Reputational risk: I don’t want to be known for either missing out or wasting my money. In fact, the story is a stronger motivation than the actual cash I’d lose.
Anxiety: The uncertainty makes me nervous
Excitement: This could get really interesting, and change how global finance works.
Engagement: I check the price several times per day.
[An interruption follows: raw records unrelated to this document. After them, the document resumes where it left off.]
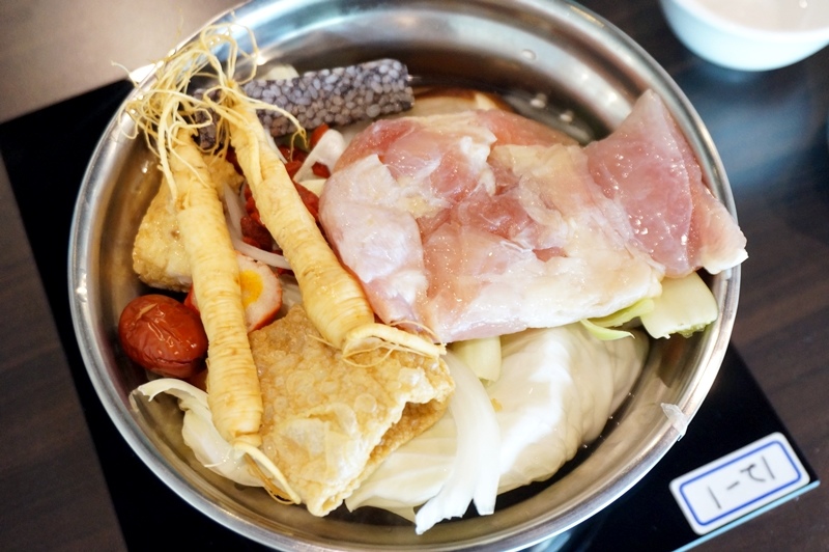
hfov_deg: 48.0
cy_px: 276
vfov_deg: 33.0
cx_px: 414
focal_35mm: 40
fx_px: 932
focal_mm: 27
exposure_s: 1/60
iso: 1600
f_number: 4.5
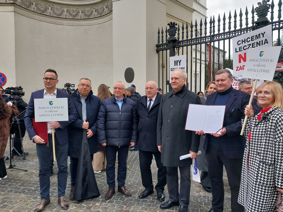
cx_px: 142
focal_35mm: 30
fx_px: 245
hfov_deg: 60.0
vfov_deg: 46.8
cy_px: 106
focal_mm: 4.6
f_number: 1.8
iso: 20
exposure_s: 1/200
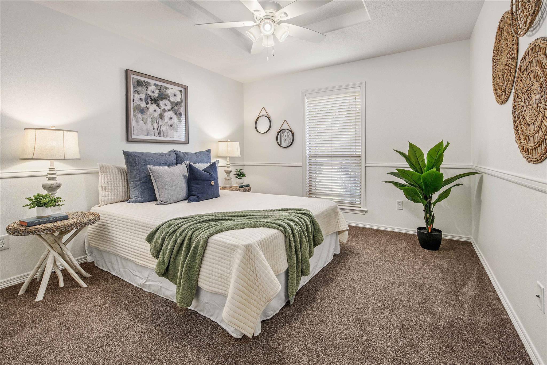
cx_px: 274
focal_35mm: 15
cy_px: 182
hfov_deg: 100.4
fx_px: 228
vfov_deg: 77.3
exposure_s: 1/8
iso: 250
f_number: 7.1
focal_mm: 15
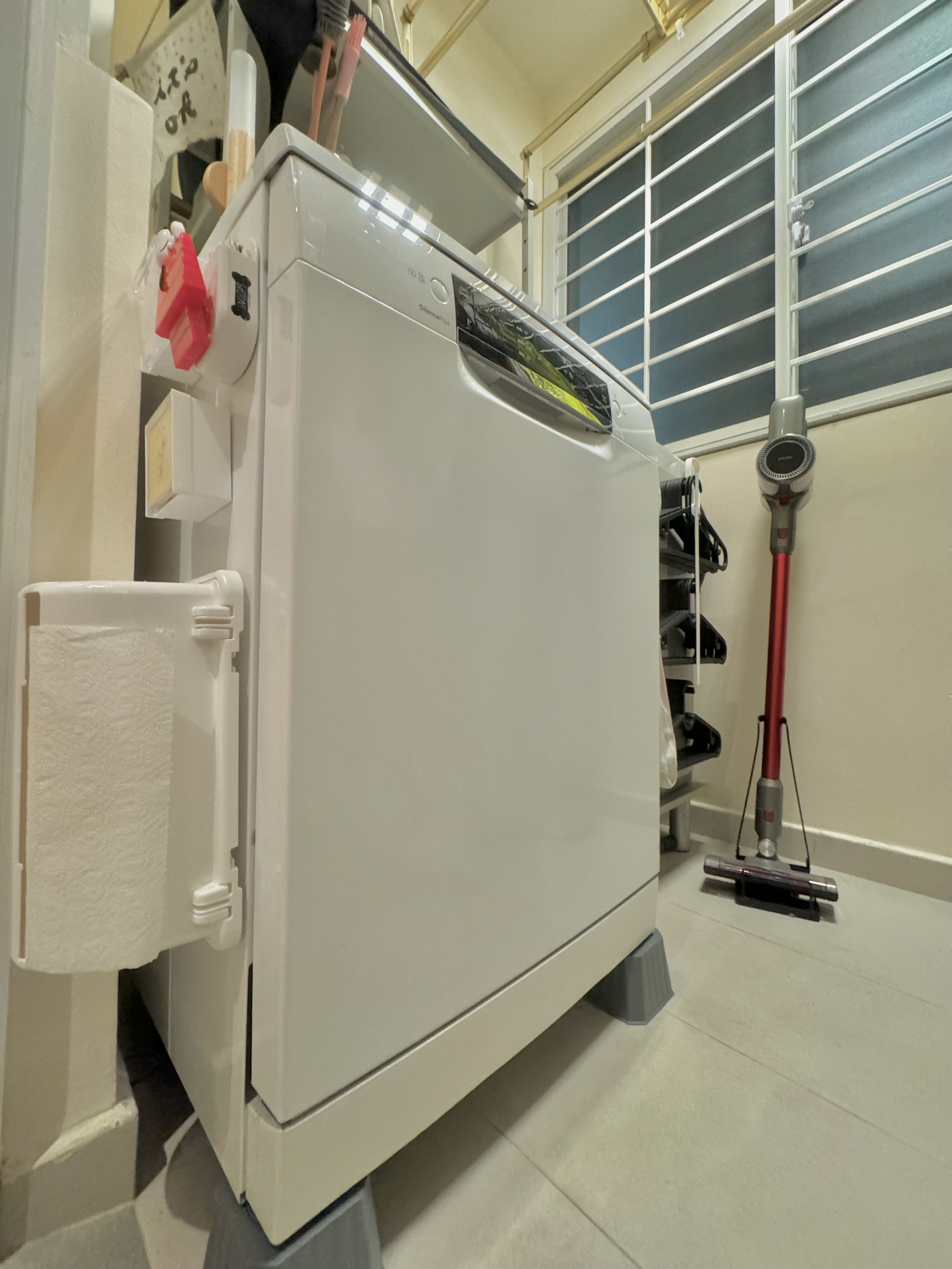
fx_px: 513
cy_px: 634
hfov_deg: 85.7
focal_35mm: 14
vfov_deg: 102.1
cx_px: 476
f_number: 2.2
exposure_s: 1/60
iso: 1000
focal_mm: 2.22
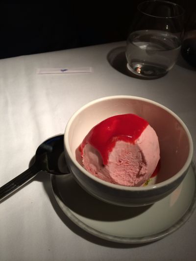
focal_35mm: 30
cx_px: 98
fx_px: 226
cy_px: 130
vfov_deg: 60.0
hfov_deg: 46.8
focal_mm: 4.12
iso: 50
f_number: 2.2
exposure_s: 1/30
It’s like watching a sport.

Heart Rate Graph

This is the crucial bit.
My decision to buy or not to buy has been entirely driven by these emotions.
Not because of my understanding of the underlying products, or because I have a strong sense of how these currencies could be used in the future.
That’s important because it explains a lot about irrational human behaviour, especially where money is concerned.

For example, my outlook on bitcoin’s future hinges on how much of it I own.
If I owned 10 coins, I know I’d be an optimist and wouldn’t shut up about how high it’ll go.
If I was unable to own any coins, I’d be a pessimist, like Aesop’s fox declaring that the grapes must be sour.
So instead of my opinion dictation my position, I’ve let my position dictate my opinion.

This applies to a lot of other parts of business.
If you work for a huge corporate, guess what you’ll tell yourself about huge corporates?
If you own a house in Sydney, guess what you’ll think about future property values?
If you stand to benefit from a corrupt or unfair system, guess what you’ll think about the ethics of that system?

Our mind’s power to rationalise our decisions is incredible, and that can work for you or against you.
The underlying mechanics of the coins are irrelevant to the next wave of investors.
It’s a lot of unsophisticated buyers (like me) making a deceptively simple call.
Are we in, or are we out?

That decision won’t be based on objective research.
It’ll be based on what our peers, trusted experts and news sites tell us.
The problem is that our choice of peers, trusted experts and news sites is already biased, which makes our “objective research” massively flawed.

Price graph up and down

Warren Buffet is famously anti herd behaviour, encouraging investors to “Be fearful when others are greedy, and greedy when others are fearful”
The trap here is; is the minority who invest in cryptocurrencies the herd or the rebels?
Are we supposed to ignore the fear of the investors who are wary of bitcoin and be greedy, or are we better to fear the greed of the crypto fanatics?

If you don’t think it’s greed and FOMO at play, get this:
In Australia, our crypto platforms allow you to buy into the currencies, but don’t yet allow you to sell.
If that’s not the sign of a bubble, what is?

So for today, I have a tiny stake in the market, especially because Coinbase limits new users to $300 per week.
Yes it feels like gambling.
Yes it’s been a fun few weeks already.
No, I’m not selling my shares to buy a bitcoin.
Yes, I might regret that in the future.

But here’s the vital part:
No matter what happens, I am not a genius.
I’m an irrational punter who’s playing with money he can afford to lose.
Just like everyone else.

This is how innovation works; it all looks like gambling at the start.
The question is, can you tell the difference between “reading the market” and getting caught up in hysteria?
And will you let your current position dictate your opinion?